Denn nur so erklärt es sich, dass Frau H.s knackiger Hintern zu einem Körperteil wird, um den Frau H. gefälligst nicht so ein Theater machen soll. Sexuelle Belästigung? Bloß, weil sich einer handgreiflich daran begeilen wollte? Also bitte! Wenn sie unbedingt möchte, kann sie sich ja wegen Verletzung des Anstands beschweren. (Schon sehen wir Frau H. als zimperlich-verzopfte Anstandsdame vor uns, die wahrscheinlich im Bademantel duscht.)
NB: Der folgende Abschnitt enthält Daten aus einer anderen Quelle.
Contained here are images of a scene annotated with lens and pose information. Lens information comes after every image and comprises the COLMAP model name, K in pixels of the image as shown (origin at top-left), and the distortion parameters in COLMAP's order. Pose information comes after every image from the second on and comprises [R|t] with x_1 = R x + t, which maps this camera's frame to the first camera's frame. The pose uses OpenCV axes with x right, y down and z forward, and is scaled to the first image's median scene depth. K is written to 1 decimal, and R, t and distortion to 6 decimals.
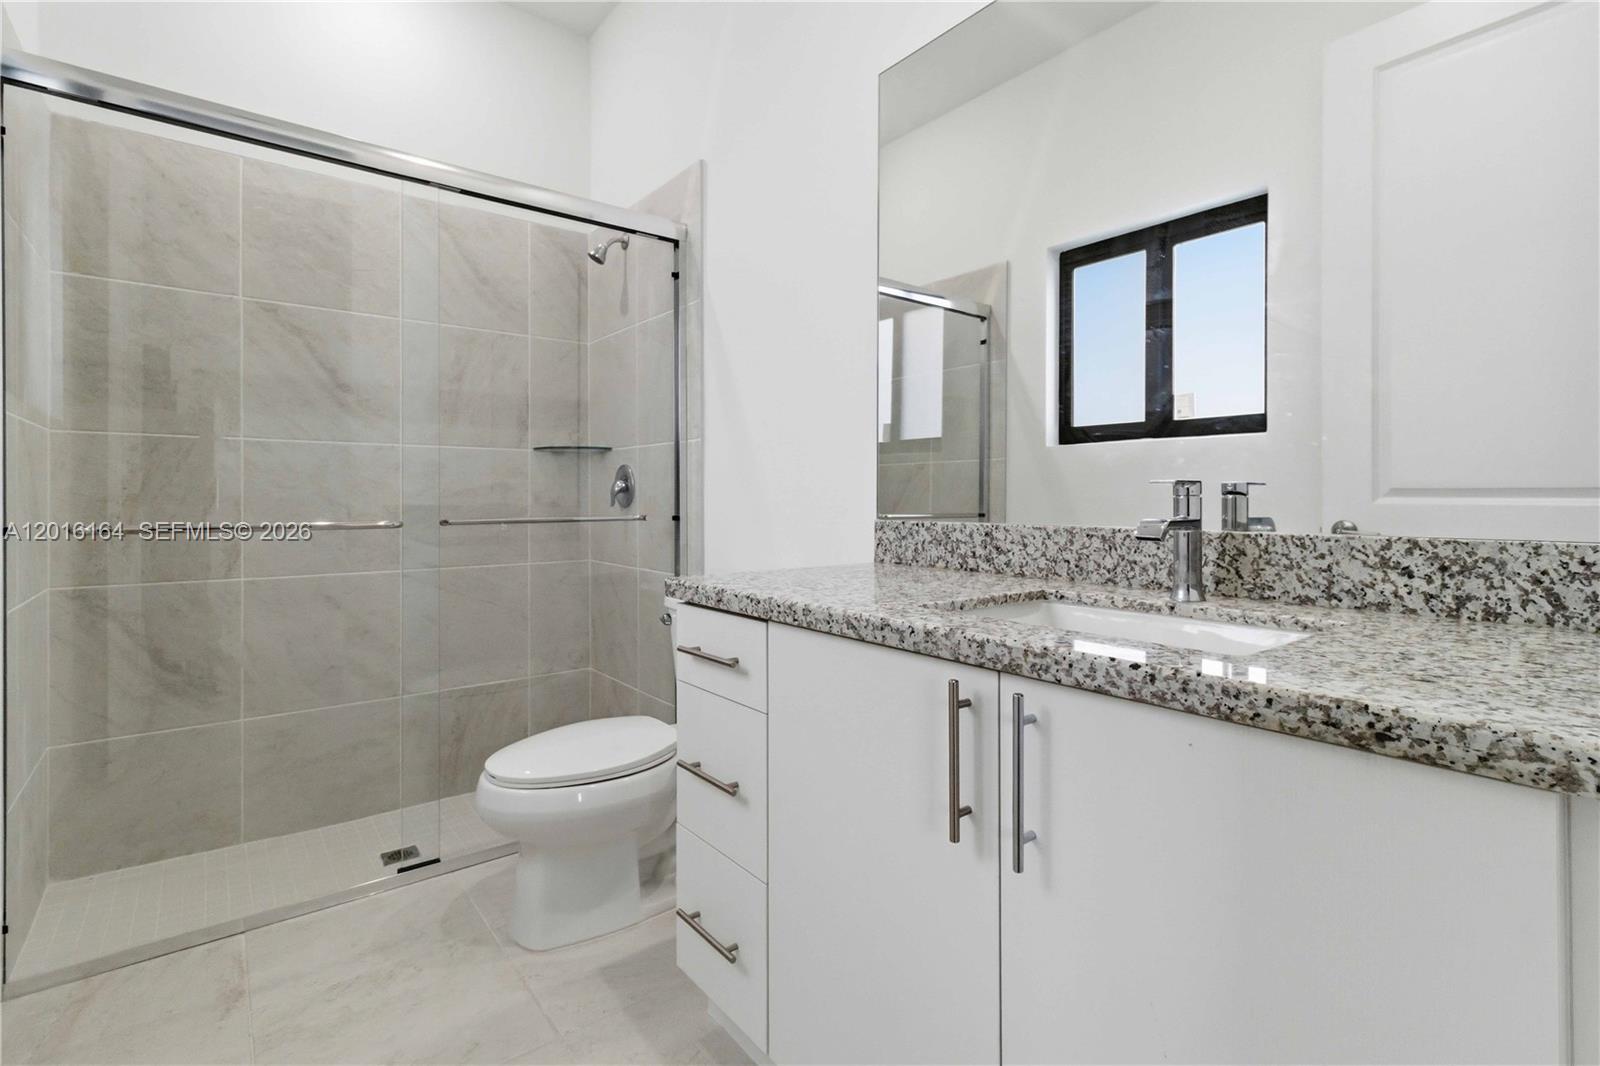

Ein Posting zum „Presse“-Artikel über die Geschichte wirft freilich eine interessante Überlegung auf: Auch der Mund sei kein Geschlechtsorgan, heißt es darin. Dürfe man daher jemandem, zum Beispiel einem Staatsanwalt, die ­Zunge in den Mund bohren, ohne in den Verdacht sexueller Belästigung zu kommen?

Gute Frage. Wir warten gespannt auf die Antwort.

Themawechsel, aber nicht ganz: Jedes Jahr findet vom
25. November bis zum 10. Dezember die internationale Kampagne „16 Tage gegen Gewalt“ statt, die propagieren soll, dass Frauen ein gewaltfreies Leben zustünde. Ist das nötig? Oh ja. Denn nach wie vor widerfährt Frauen massive Gewalt, weil sie Frauen sind. Sie werden genital verstümmelt und – oft noch als Kinder – zwangsverheiratet, sie werden verschleppt und zur Prostitution gezwungen, sie werden zu Hause eingesperrt, sie dürfen nicht wählen und nicht zur Schule gehen, und wenn sie ihr Recht auf Bildung einfordern, kann es passieren, dass sie brutal niedergeschossen werden wie die 15-jährige Malala aus Pakistan vor ein paar Wochen. Und immer wieder werden Frauen, auch bei uns, von ihren Ehemännern, Liebhabern, Vätern oder Brüdern halb tot geprügelt oder sogar getötet, weil sie deren Vorstellungen von einer Ehefrau, Geliebten, Tochter oder Schwester nicht entsprechen.

Erst vorvergangenes Wochenende wurden in Österreich zwei Frauen von ihren Ehemännern brutal ermordet, zwei weitere entgingen Mordversuchen durch ihre Ex-Partner nur mit knapper Not. In den Zeitungen hießen diese Taten Ehetragödie, Familientragödie, Beziehungstat. Gegen diese verschleiernde Sprache wehrt sich jetzt das oberösterreichische Frauenbündnis gegen Männergewalt, indem es seine Teilnahme an den Aktionstagen unter das Motto „Gewalt ist keine Tragödie – Gewalt ist ein Verbrechen“ stellt. Wie wahr.

An all dem gemessen, ist doch ein Griff auf den Hintern – na, was? Ganz einfach: ein gewaltsamer Übergriff. Nicht todbringend und trotzdem nicht zu dulden.